··· Supplied records ···

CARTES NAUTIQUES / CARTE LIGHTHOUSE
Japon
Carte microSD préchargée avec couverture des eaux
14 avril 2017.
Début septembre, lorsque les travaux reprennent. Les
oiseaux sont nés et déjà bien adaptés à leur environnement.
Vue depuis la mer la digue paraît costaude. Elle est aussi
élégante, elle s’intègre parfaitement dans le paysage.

···

**Exercise brief**
The task here is to output the line with "Carte microSD préchargée" and all lines after it to the end of the records above, exactly and only those.

**Task result**
Carte microSD préchargée avec couverture des eaux
14 avril 2017.
Début septembre, lorsque les travaux reprennent. Les
oiseaux sont nés et déjà bien adaptés à leur environnement.
Vue depuis la mer la digue paraît costaude. Elle est aussi
élégante, elle s’intègre parfaitement dans le paysage.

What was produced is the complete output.